Amazon sells just about everything on the planet, so its gift cards can either be spent or quickly resold for cash.
(You can obscure a financial transaction even more by using an Amazon gift card to buy another gift card…)
Curiously there are no loud, universal calls to ban Amazon gift cards. That’s because these policymakers and academics are stuck in the 1980s.
Instead, they’ve nearly all jumped on board the “cash ban” bandwagon.
These guys just don’t get it.
Cash isn’t about tax evasion or illegal activity.
It’s about having a choice.
Any rational person who actually looks at the numbers in the banking system has to be concerned.
In many parts of the world, banks are pitifully capitalized and EXTREMELY illiquid.
This is especially the case in Europe right now where entire nations’ banking systems are teetering on insolvency.
In the United States, liquidity is also quite low, and banks play all sorts of accounting games to hide their true financial condition.

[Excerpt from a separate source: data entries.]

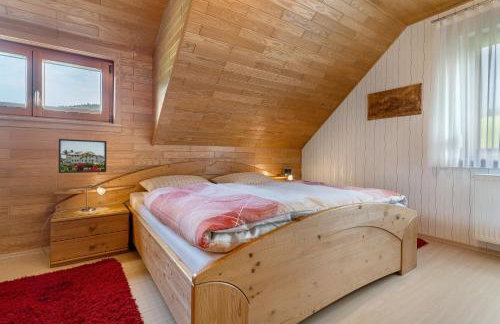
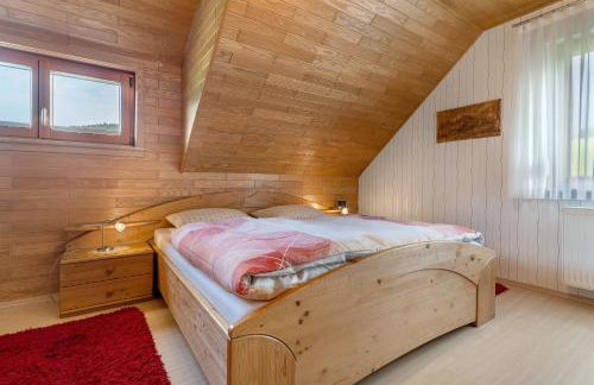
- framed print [58,138,108,174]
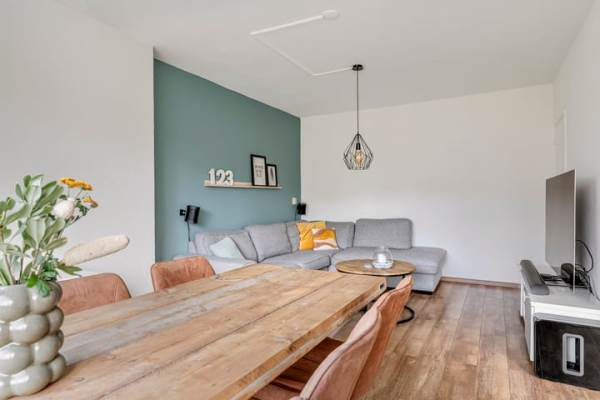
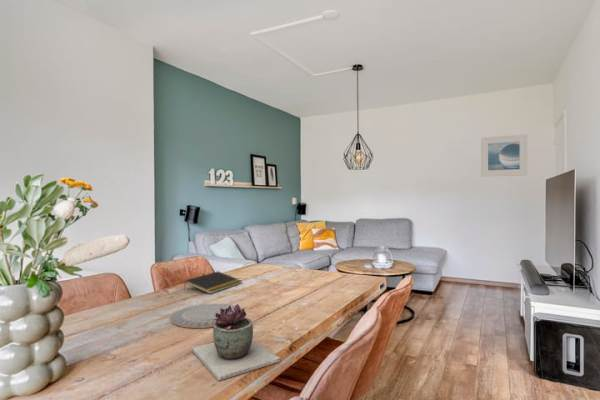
+ notepad [183,270,243,295]
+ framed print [480,133,528,178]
+ chinaware [169,303,243,329]
+ succulent plant [191,303,281,382]
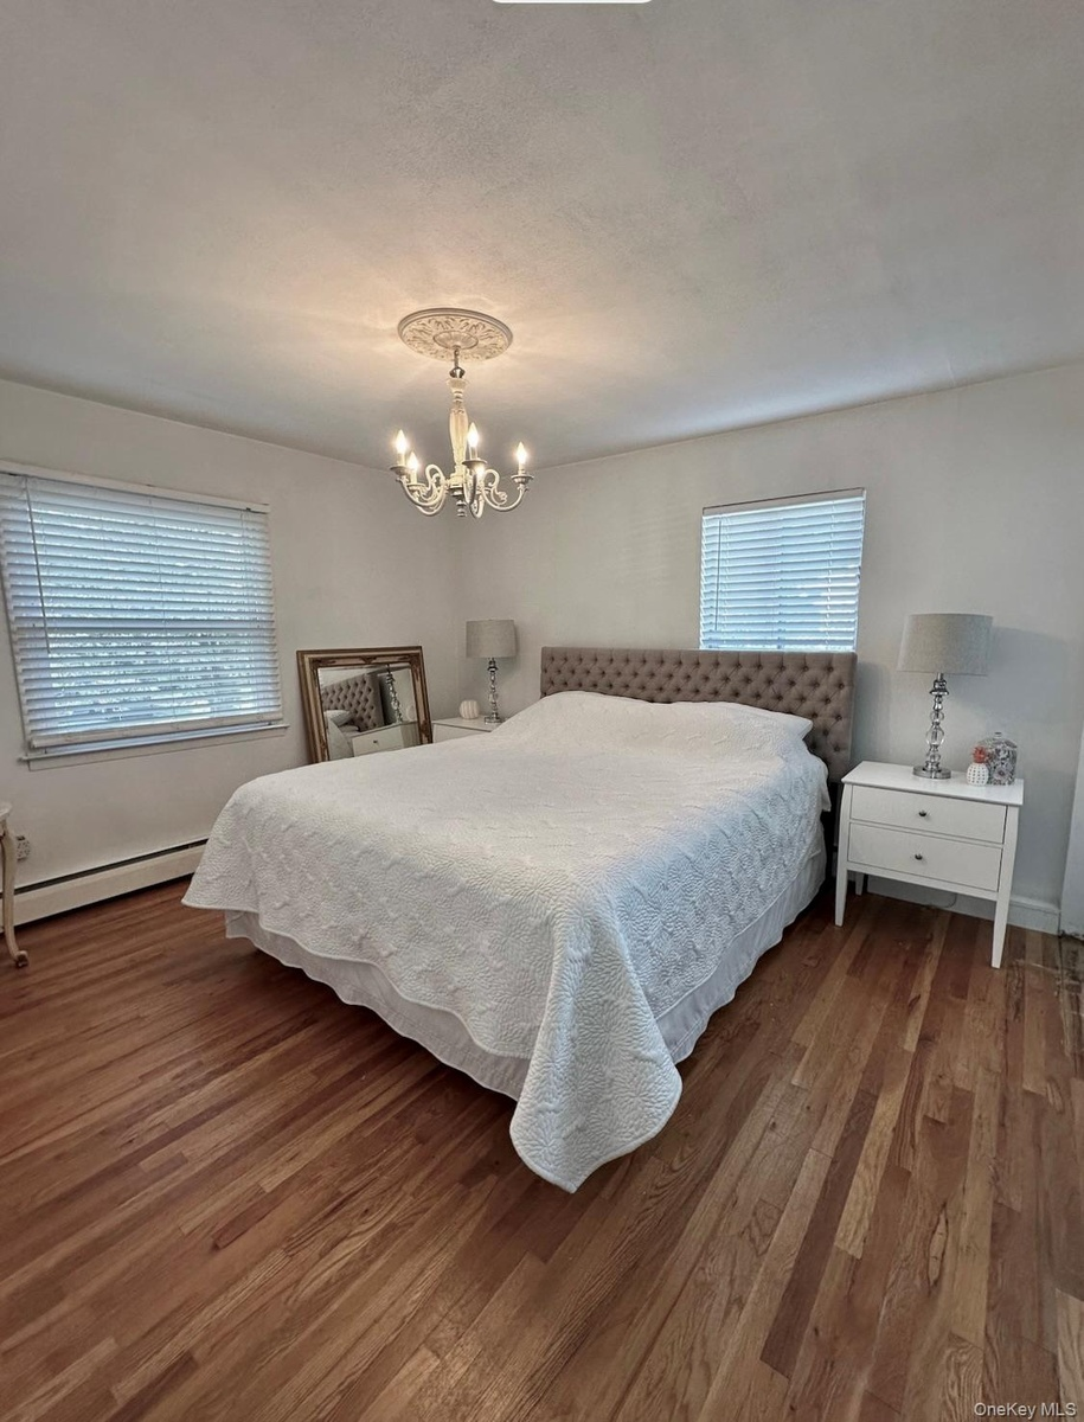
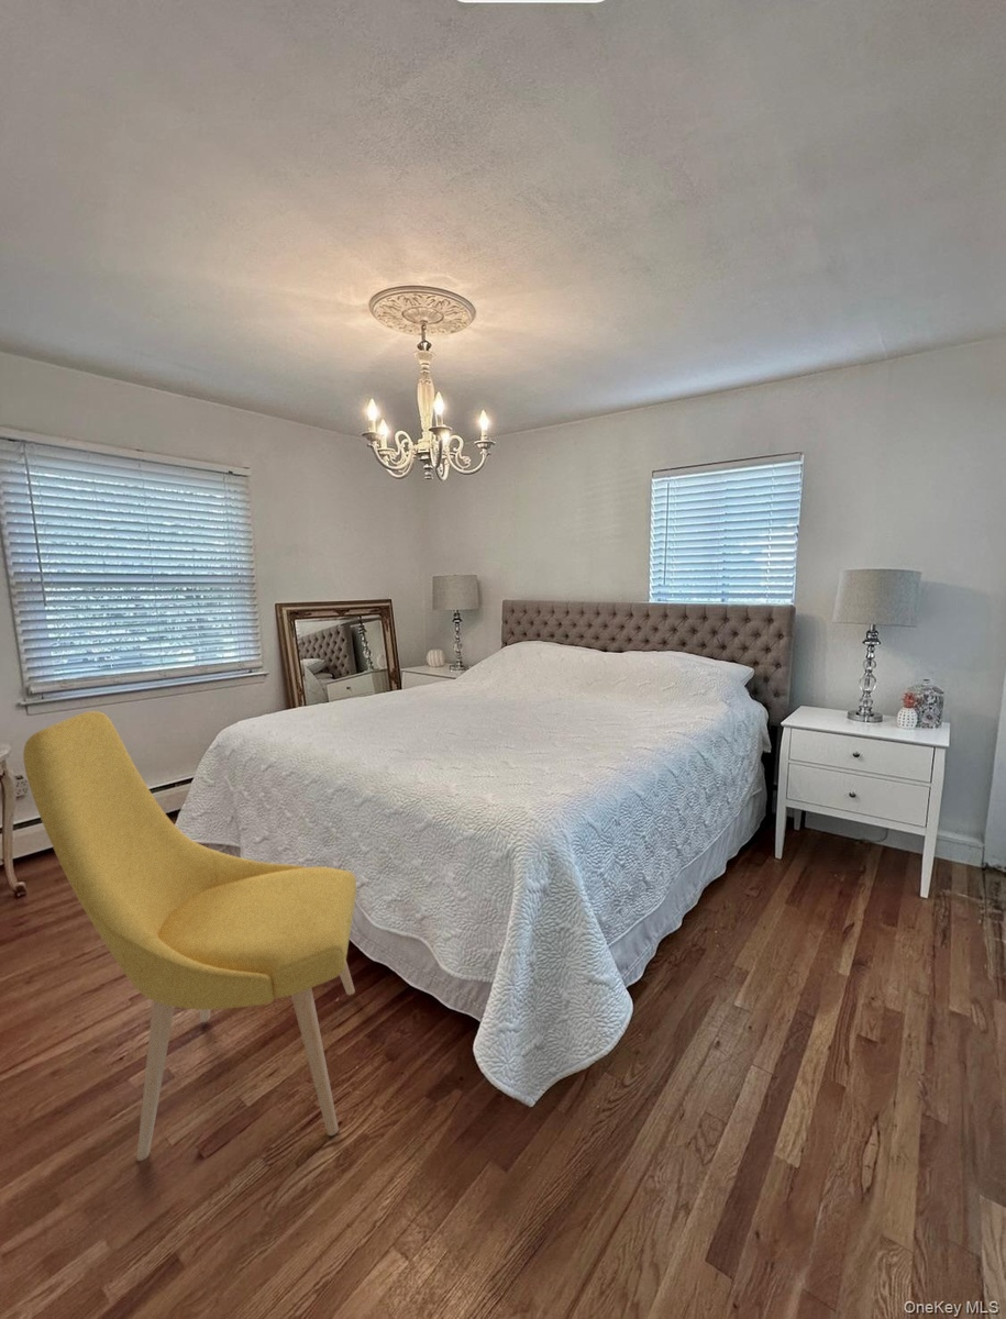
+ chair [22,710,357,1162]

Plus, never forget that the moment you deposit funds at a bank, it’s no longer YOUR money. It’s the bank’s money.
As a depositor, you’re nothing more than an unsecured creditor of the bank, and they have the power to freeze you out of your life’s savings without even giving you a courtesy call.

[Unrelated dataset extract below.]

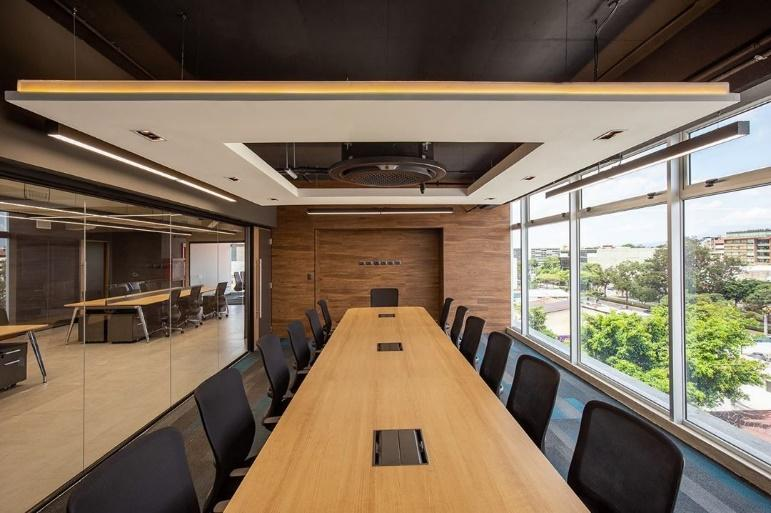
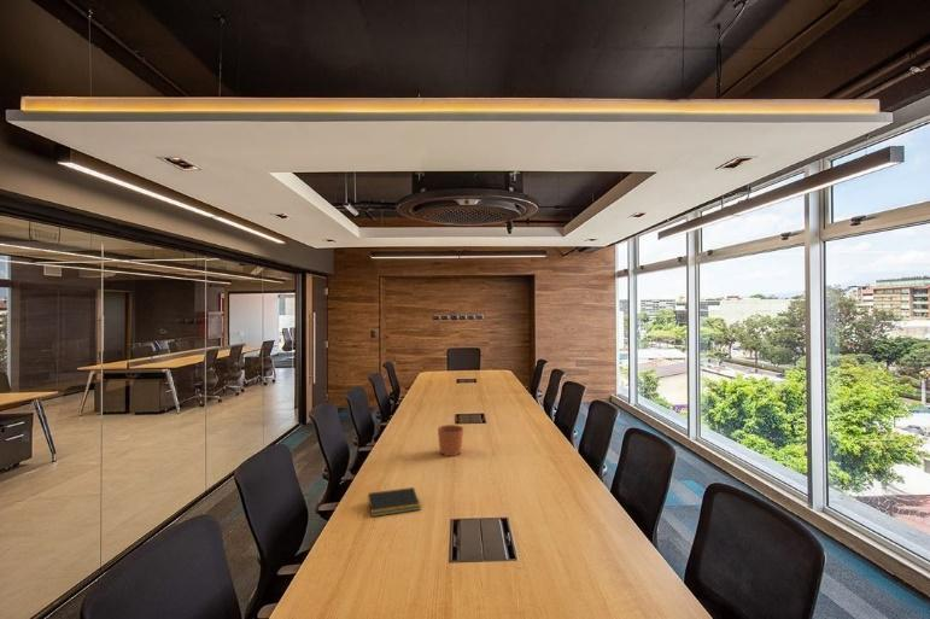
+ notepad [367,486,421,518]
+ plant pot [437,415,464,457]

Physical cash provides consumers another option.
If you don’t want to keep 100% of your savings tied up in a system that’s rigged against you and has a long history of screwing its customers, you can instead choose to hold physical cash.

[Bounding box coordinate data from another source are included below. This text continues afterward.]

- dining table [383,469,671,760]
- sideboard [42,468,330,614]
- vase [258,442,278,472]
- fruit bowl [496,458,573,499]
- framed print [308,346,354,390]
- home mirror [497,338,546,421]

There’s very little downside in doing this, especially since most people are barely making any interest in their checking accounts anyhow.
Physical cash means there is no one else standing between you and your savings.
But Professor Stiglitz and his colleagues don’t want that.
They want a massive, centralized bureaucracy to have control over your savings.
This, coming from a man wrote in his 2012 book The Price of Inequality,
“[T]he success of [Apple and Google], and indeed the viability of our entire economy, depends heavily on a well-performing public sector. There are creative entrepreneurs all over the world. What makes a difference. . . is the government.”
Sam Walton, Richard Branson, Steve Jobs, and millions of other entrepreneurs are apparently worthless. To paraphrase Barack Obama, “They didn’t build that.”
All that matters is the government.
Just like his call to eliminate cash, Stiglitz’s entire book is an impassioned argument for MORE centralization and government control.
150 years ago, Francis Galton’s appalling ideas were considered science.
Stiglitz’s ideas are what pass as science today.
They’re equally ludicrous.
And one day our future descendants will look back on our own time and wonder how so many people could have allowed themselves to be fooled.